## SELECTED EXCERPT
___

DeJuan Lytelle Jones (born June 24, 1997) is an American professional soccer player who plays as a defender for Major League Soccer club New England Revolution.

Early life
Prior to playing collegiately at Michigan State University, Jones was a four-year letter winner in soccer at East Lansing High School. During his junior and senior seasons he led the Trojans to a combined 50–4 record en route to winning back-to-back State Championships. Throughout the seven game playoff run his senior season, Jones netted 9 goals and tailed 12 assists which included the game tying assist and game winning overtime goal in the 2014 State Championship against Cranbrook Schools Jones was named both the Gatorade Player of the Year and Mr. Soccer for the state of Michigan in his senior year while attending East Lansing High School

College career
Jones played for four seasons at Michigan State, and was captain of the Spartans team that reached the semifinals of the 2018 College Cup. He was named to the second team in the Big Ten Conference, alongside future Revolution teammate Justin Rennicks, and started all 23 of their games in 2018, tallying 5 goals and 5 assists. He scored 7 goals and had 6 assists the season prior, as a junior, and was named to the second team in the Big Ten that season as well. Jones performed well at the MLS Combine ahead of the 2019 MLS SuperDraft, placing first in the combine's speed and agility tests, and third in the vertical jump. After scoring a goal in a scrimmage that day, his draft stock rose from being picked late in the first round, to as high as sixth overall on multiple mock drafts.

___

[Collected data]

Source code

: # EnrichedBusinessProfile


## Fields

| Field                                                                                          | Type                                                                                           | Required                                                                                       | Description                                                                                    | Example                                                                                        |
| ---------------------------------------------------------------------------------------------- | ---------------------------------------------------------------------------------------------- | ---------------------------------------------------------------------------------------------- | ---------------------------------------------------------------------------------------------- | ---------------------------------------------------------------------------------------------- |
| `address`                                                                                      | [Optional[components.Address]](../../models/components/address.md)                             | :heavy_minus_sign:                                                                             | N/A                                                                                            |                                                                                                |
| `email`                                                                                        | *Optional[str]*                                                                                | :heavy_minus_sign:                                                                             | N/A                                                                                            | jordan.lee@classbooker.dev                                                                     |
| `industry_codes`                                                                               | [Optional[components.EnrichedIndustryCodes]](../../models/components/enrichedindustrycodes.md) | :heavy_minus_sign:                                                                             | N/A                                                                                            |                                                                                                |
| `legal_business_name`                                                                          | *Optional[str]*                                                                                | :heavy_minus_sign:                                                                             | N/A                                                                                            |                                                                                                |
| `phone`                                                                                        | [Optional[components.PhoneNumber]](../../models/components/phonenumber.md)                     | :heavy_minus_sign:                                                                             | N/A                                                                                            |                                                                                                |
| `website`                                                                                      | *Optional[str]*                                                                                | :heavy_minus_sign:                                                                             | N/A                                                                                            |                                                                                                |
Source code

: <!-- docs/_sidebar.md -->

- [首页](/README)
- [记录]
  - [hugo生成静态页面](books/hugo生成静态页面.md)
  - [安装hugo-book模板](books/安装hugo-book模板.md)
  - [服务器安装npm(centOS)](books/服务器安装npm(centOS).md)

___

## YOUR GOAL
From the article on DeJuan Jones, extract the passage from "DeJuan Lytelle Jones" to "New England Revolution.", copying it word for word.

## ANSWER BOX
DeJuan Lytelle Jones (born June 24, 1997) is an American professional soccer player who plays as a defender for Major League Soccer club New England Revolution.